Directions
Omit all pictures, then retype the data exactly as given.

[Excerpts from a dataset]
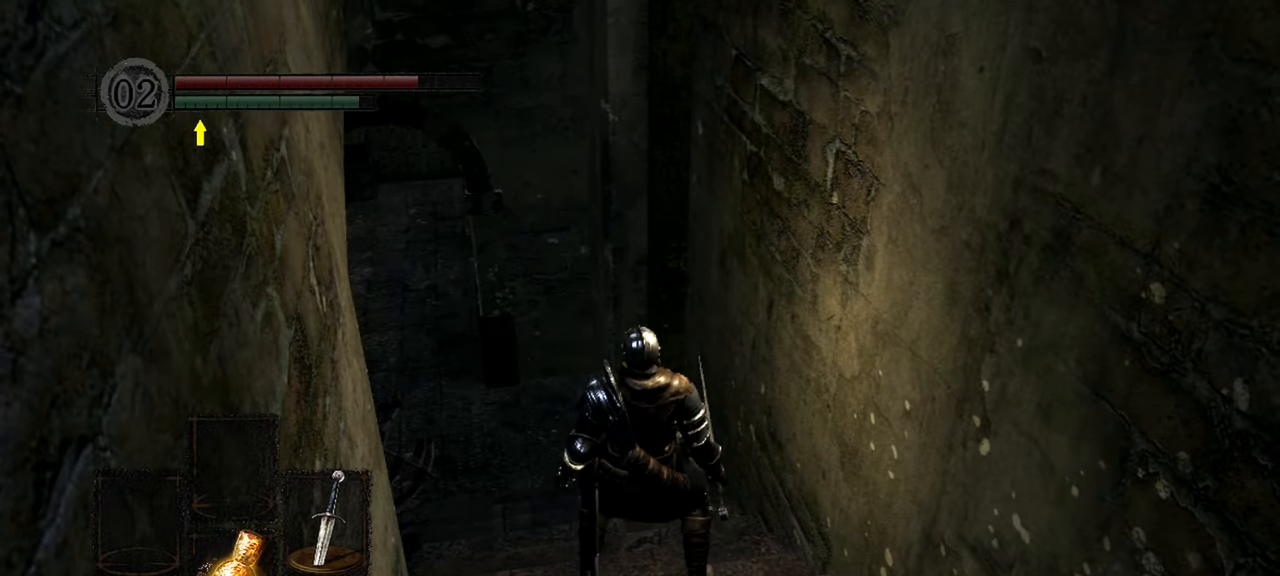
{"buttons": ["B"], "left_stick": "center", "right_stick": "center", "events": []}
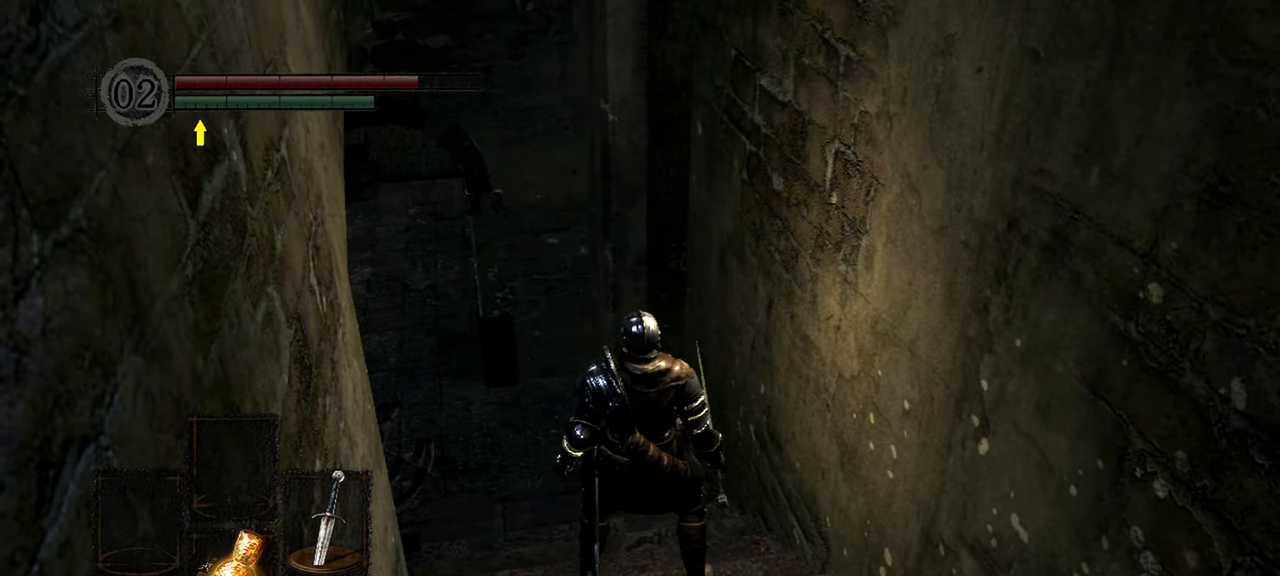
{"buttons": ["B"], "left_stick": "up", "right_stick": "left", "events": [[317, "left_stick", "up"], [417, "right_stick", "left"]]}
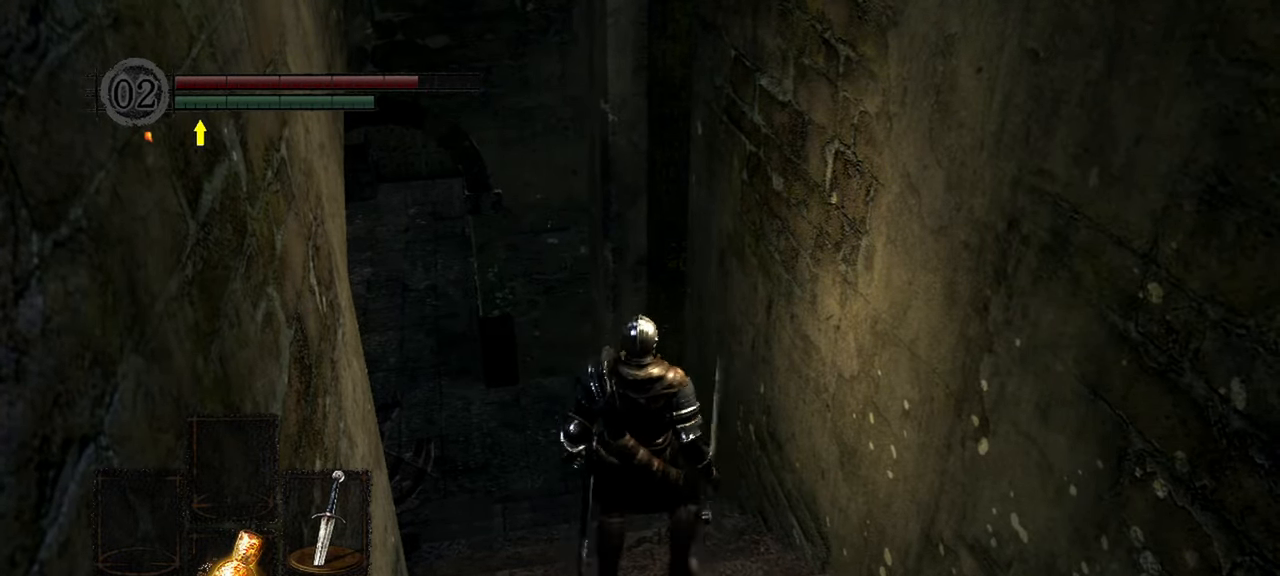
{"buttons": [], "left_stick": "up", "right_stick": "up-left", "events": [[50, "right_stick", "up-left"], [483, "B", "up"]]}
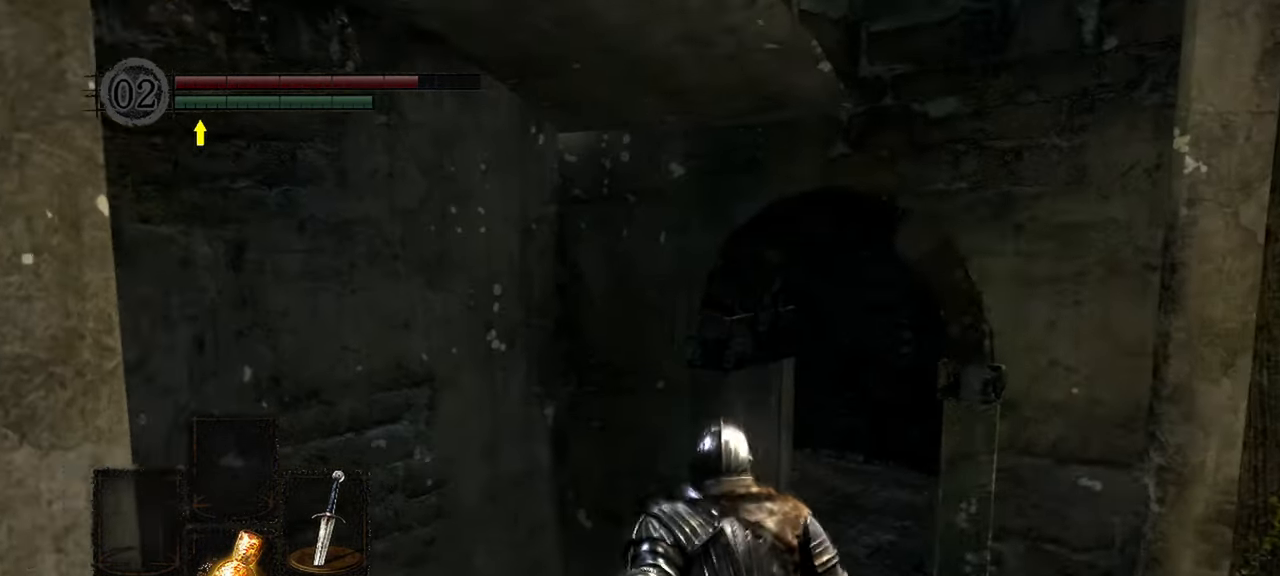
{"buttons": [], "left_stick": "center", "right_stick": "center", "events": [[33, "left_stick", "center"], [83, "right_stick", "center"]]}
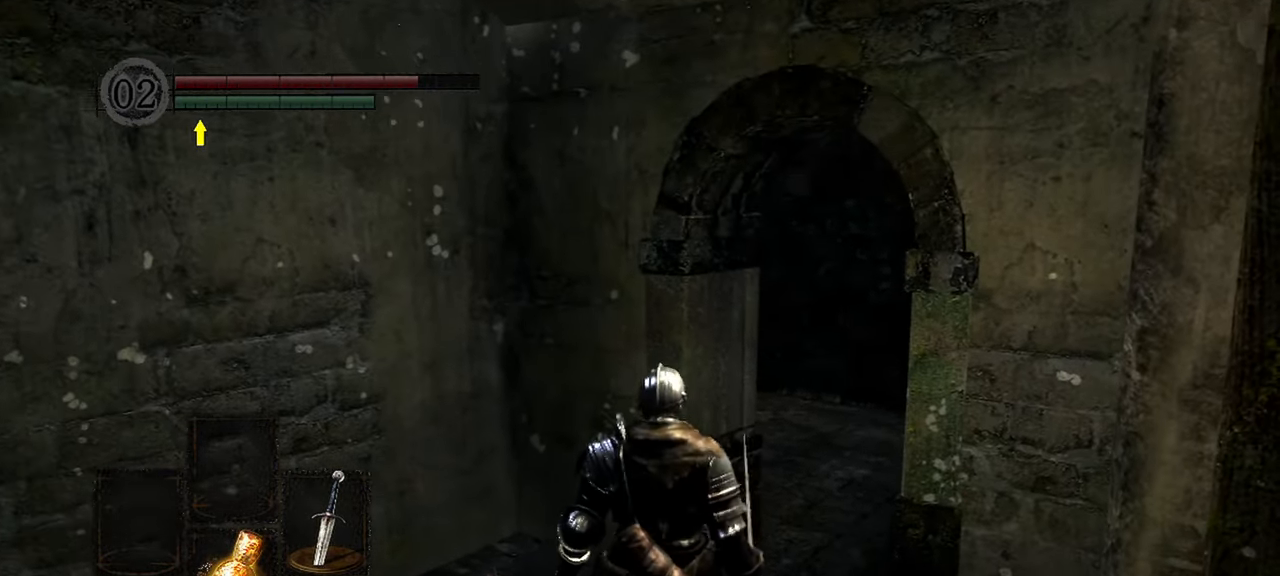
{"buttons": [], "left_stick": "up-right", "right_stick": "right", "events": [[50, "right_stick", "left"], [117, "left_stick", "up-right"], [383, "right_stick", "right"]]}
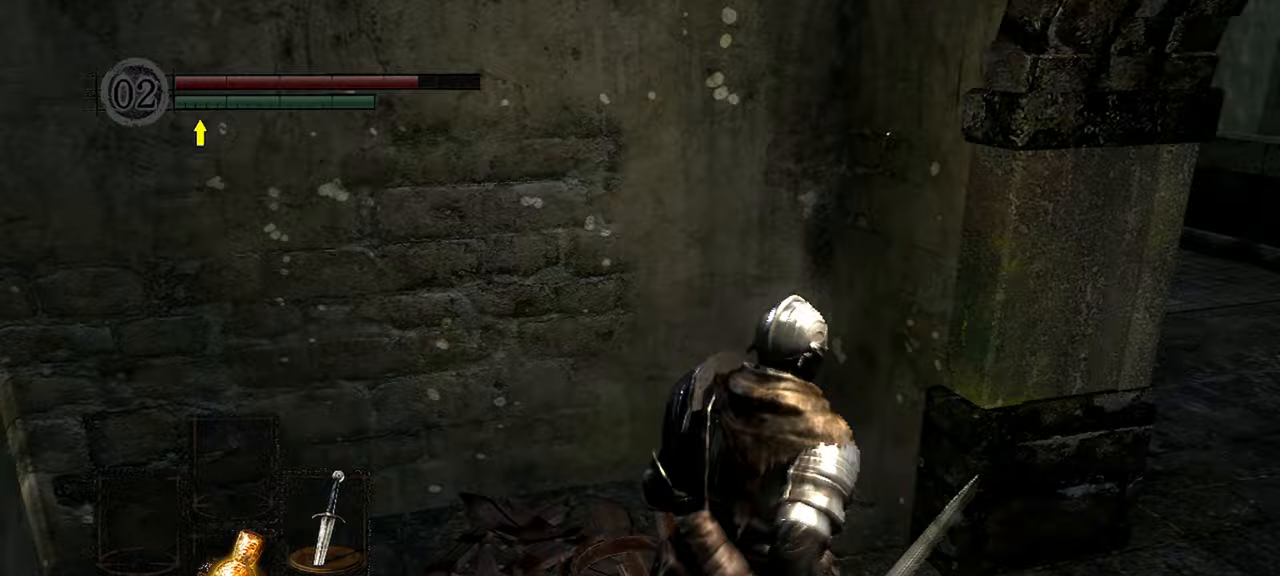
{"buttons": [], "left_stick": "up", "right_stick": "center", "events": [[117, "right_stick", "center"], [183, "right_stick", "right"], [300, "left_stick", "up"], [333, "right_stick", "center"]]}
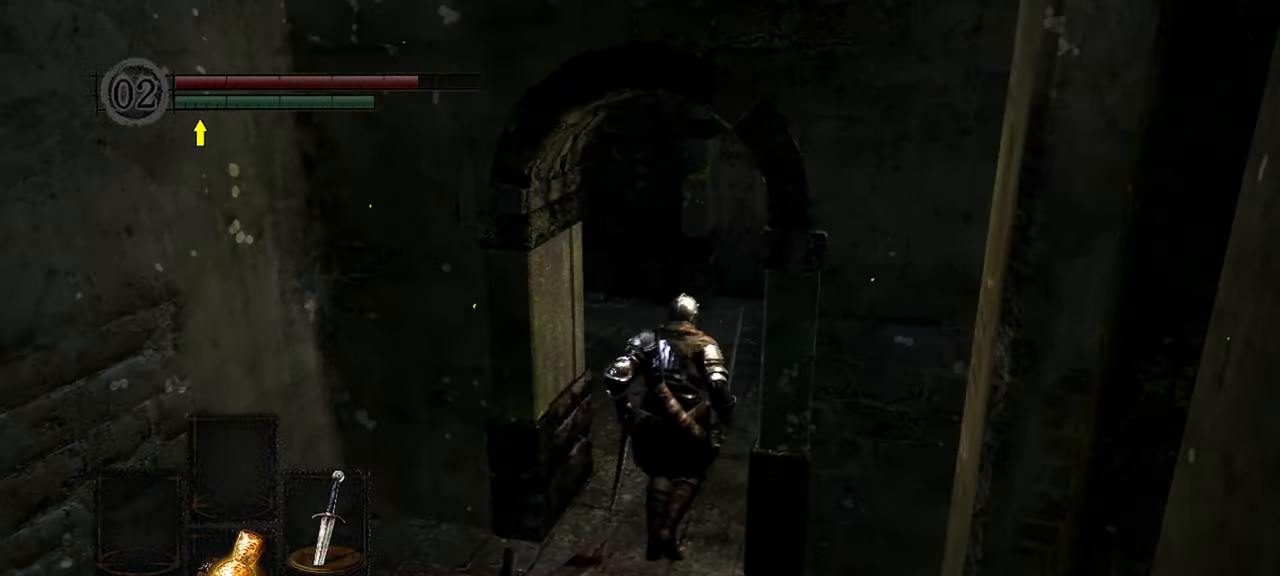
{"buttons": [], "left_stick": "up", "right_stick": "right", "events": [[117, "right_stick", "right"]]}
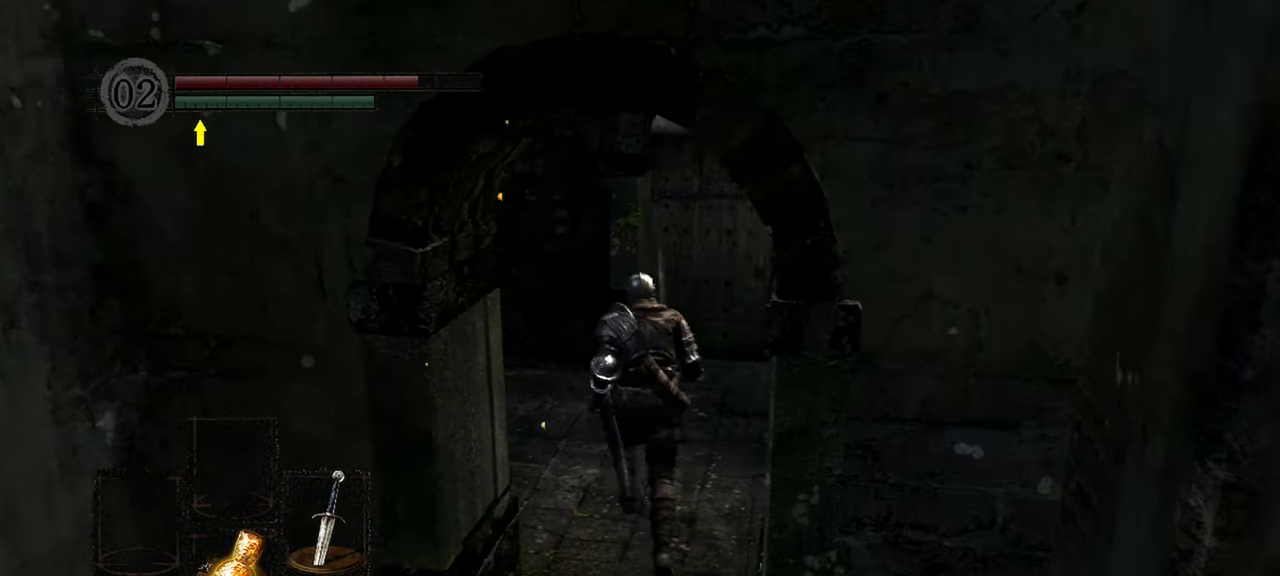
{"buttons": [], "left_stick": "center", "right_stick": "center", "events": [[183, "left_stick", "center"], [350, "right_stick", "center"]]}
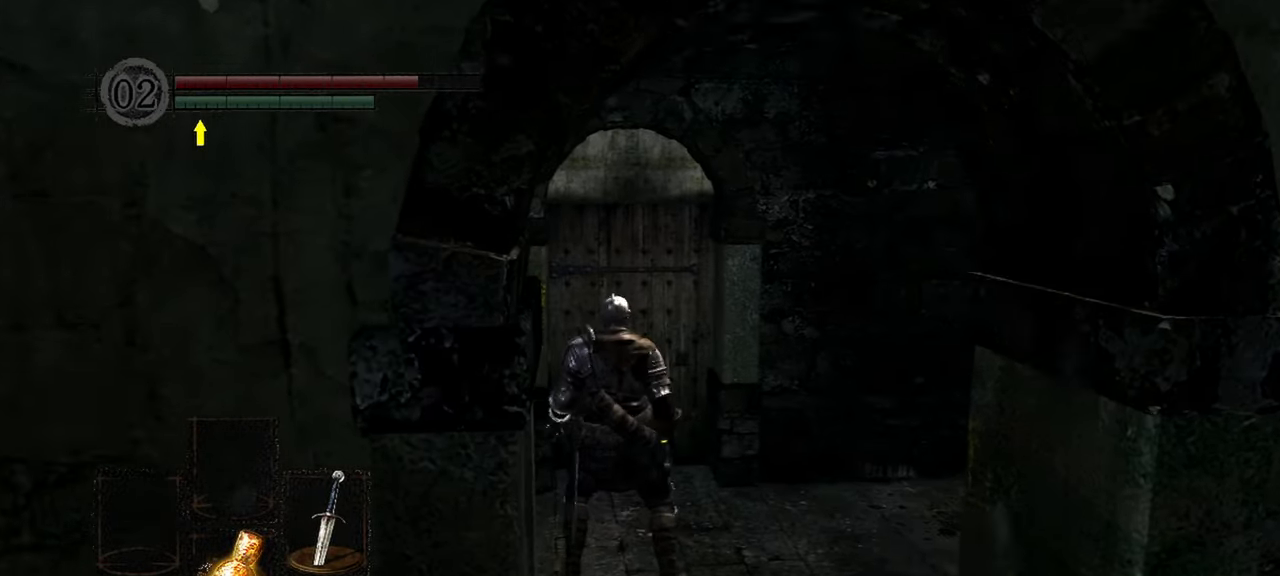
{"buttons": [], "left_stick": "up", "right_stick": "center", "events": [[83, "left_stick", "up"]]}
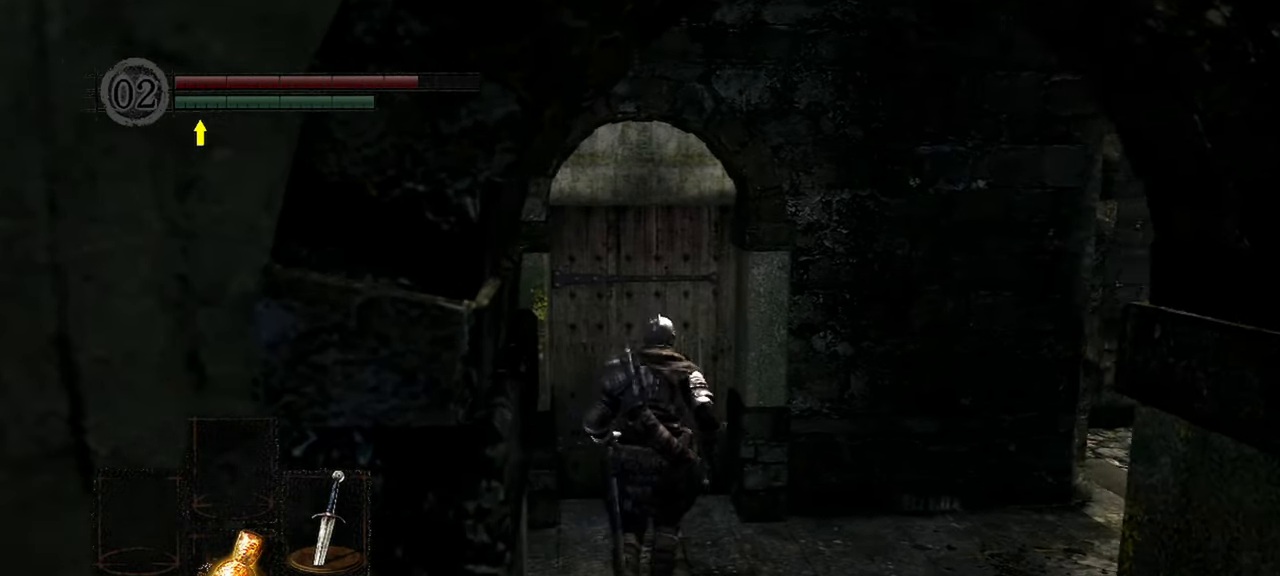
{"buttons": [], "left_stick": "center", "right_stick": "center", "events": [[367, "A", "down"], [367, "left_stick", "center"], [483, "A", "up"]]}
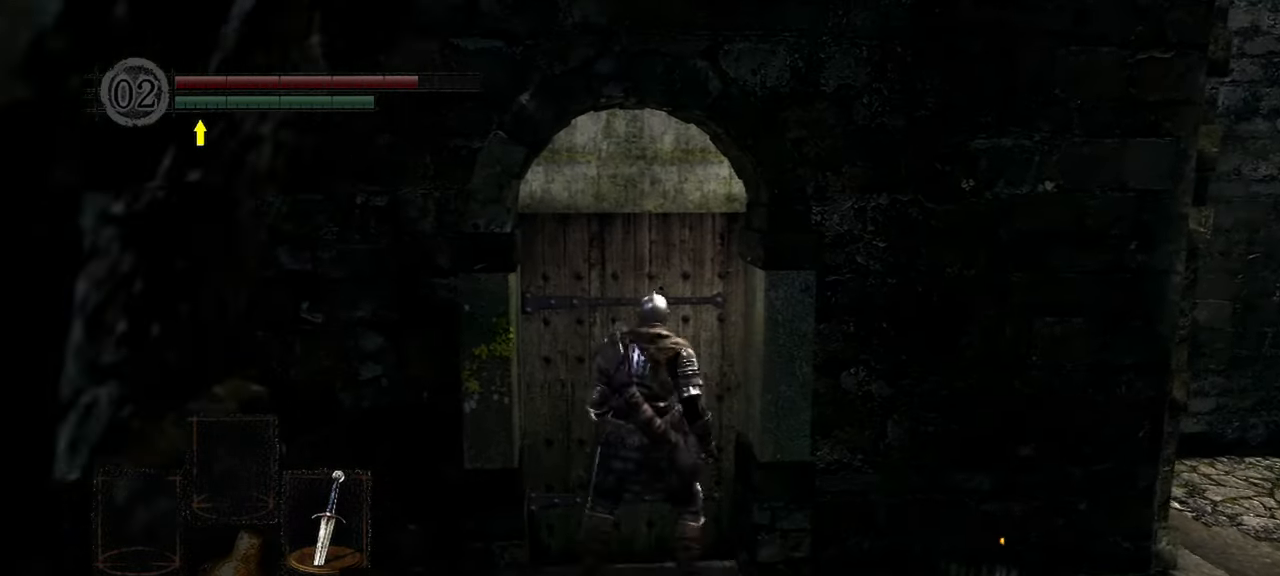
{"buttons": [], "left_stick": "center", "right_stick": "center", "events": []}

Exercise response
{"buttons": ["B"], "left_stick": "center", "right_stick": "center", "events": []}
{"buttons": ["B"], "left_stick": "up", "right_stick": "left", "events": [[317, "left_stick", "up"], [417, "right_stick", "left"]]}
{"buttons": [], "left_stick": "up", "right_stick": "up-left", "events": [[50, "right_stick", "up-left"], [483, "B", "up"]]}
{"buttons": [], "left_stick": "center", "right_stick": "center", "events": [[33, "left_stick", "center"], [83, "right_stick", "center"]]}
{"buttons": [], "left_stick": "up-right", "right_stick": "right", "events": [[50, "right_stick", "left"], [117, "left_stick", "up-right"], [383, "right_stick", "right"]]}
{"buttons": [], "left_stick": "up", "right_stick": "center", "events": [[117, "right_stick", "center"], [183, "right_stick", "right"], [300, "left_stick", "up"], [333, "right_stick", "center"]]}
{"buttons": [], "left_stick": "up", "right_stick": "right", "events": [[117, "right_stick", "right"]]}
{"buttons": [], "left_stick": "center", "right_stick": "center", "events": [[183, "left_stick", "center"], [350, "right_stick", "center"]]}
{"buttons": [], "left_stick": "up", "right_stick": "center", "events": [[83, "left_stick", "up"]]}
{"buttons": [], "left_stick": "center", "right_stick": "center", "events": [[367, "A", "down"], [367, "left_stick", "center"], [483, "A", "up"]]}
{"buttons": [], "left_stick": "center", "right_stick": "center", "events": []}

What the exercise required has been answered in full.